### Work instructions
Among the records, find the lines that hold the string "proizvođača" and return them.

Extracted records

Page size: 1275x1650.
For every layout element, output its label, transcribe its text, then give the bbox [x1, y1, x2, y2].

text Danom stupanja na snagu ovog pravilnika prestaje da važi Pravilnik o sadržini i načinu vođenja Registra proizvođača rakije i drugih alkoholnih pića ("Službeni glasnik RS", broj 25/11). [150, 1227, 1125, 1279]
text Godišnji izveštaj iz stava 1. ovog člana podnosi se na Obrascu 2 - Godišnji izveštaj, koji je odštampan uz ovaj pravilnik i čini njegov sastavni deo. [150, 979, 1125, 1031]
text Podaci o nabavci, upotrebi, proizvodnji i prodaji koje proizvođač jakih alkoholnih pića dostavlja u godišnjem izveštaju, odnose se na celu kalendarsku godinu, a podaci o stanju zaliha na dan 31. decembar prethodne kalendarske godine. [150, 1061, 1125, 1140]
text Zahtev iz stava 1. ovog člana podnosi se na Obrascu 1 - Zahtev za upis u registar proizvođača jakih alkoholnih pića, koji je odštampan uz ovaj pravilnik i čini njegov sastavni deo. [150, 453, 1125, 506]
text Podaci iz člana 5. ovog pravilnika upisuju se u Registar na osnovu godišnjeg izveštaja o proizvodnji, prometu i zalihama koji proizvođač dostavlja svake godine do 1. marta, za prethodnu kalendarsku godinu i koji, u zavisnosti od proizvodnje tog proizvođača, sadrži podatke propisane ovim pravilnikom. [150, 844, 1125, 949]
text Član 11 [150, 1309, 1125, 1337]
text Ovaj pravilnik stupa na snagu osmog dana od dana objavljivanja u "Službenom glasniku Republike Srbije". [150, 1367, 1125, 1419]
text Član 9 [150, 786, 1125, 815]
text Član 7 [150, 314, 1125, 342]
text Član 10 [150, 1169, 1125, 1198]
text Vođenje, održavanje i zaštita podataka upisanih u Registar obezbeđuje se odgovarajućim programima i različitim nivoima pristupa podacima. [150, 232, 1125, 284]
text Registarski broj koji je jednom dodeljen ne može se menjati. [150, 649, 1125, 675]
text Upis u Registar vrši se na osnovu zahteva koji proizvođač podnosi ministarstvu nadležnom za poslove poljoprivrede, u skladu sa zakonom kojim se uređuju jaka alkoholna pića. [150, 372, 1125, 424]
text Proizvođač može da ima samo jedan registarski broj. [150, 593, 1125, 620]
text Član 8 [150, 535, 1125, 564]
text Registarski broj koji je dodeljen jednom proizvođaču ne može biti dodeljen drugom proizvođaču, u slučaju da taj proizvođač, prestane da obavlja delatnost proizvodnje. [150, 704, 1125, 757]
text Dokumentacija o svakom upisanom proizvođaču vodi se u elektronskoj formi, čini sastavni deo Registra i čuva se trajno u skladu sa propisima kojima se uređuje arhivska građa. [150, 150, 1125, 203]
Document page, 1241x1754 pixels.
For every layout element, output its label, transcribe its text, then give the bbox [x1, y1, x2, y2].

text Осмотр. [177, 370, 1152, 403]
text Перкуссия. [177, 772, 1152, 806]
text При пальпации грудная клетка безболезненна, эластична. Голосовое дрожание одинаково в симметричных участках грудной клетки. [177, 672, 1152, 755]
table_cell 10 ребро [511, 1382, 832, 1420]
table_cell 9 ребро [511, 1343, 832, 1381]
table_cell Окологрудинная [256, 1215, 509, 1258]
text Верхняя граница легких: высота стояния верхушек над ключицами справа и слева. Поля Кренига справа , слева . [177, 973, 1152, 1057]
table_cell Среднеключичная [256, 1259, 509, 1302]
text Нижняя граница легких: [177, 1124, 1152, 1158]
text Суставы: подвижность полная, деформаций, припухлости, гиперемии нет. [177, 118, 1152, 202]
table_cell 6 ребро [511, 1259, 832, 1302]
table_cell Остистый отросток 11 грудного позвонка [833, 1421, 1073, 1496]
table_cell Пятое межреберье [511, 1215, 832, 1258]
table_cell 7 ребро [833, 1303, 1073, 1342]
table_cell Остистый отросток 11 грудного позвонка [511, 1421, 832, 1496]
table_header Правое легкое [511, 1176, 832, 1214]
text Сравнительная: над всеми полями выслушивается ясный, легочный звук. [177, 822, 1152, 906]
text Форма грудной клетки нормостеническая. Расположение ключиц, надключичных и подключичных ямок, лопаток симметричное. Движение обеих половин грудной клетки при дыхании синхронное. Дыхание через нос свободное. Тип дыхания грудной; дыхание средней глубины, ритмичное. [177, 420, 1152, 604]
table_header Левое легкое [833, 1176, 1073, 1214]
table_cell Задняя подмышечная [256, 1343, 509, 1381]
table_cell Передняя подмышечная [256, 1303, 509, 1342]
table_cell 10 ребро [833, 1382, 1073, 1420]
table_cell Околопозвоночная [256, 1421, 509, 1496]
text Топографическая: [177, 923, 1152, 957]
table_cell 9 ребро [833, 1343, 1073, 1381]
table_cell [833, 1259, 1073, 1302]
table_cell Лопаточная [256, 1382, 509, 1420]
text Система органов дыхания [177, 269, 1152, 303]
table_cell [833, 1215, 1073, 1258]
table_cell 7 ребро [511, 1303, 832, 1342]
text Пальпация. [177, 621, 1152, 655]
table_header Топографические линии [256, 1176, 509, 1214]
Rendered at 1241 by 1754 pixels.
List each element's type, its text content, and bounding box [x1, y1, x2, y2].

### Task answer
text Danom stupanja na snagu ovog pravilnika prestaje da važi Pravilnik o sadržini i načinu vođenja Registra proizvođača rakije i drugih alkoholnih pića ("Službeni glasnik RS", broj 25/11). [150, 1227, 1125, 1279]
text Zahtev iz stava 1. ovog člana podnosi se na Obrascu 1 - Zahtev za upis u registar proizvođača jakih alkoholnih pića, koji je odštampan uz ovaj pravilnik i čini njegov sastavni deo. [150, 453, 1125, 506]
text Podaci iz člana 5. ovog pravilnika upisuju se u Registar na osnovu godišnjeg izveštaja o proizvodnji, prometu i zalihama koji proizvođač dostavlja svake godine do 1. marta, za prethodnu kalendarsku godinu i koji, u zavisnosti od proizvodnje tog proizvođača, sadrži podatke propisane ovim pravilnikom. [150, 844, 1125, 949]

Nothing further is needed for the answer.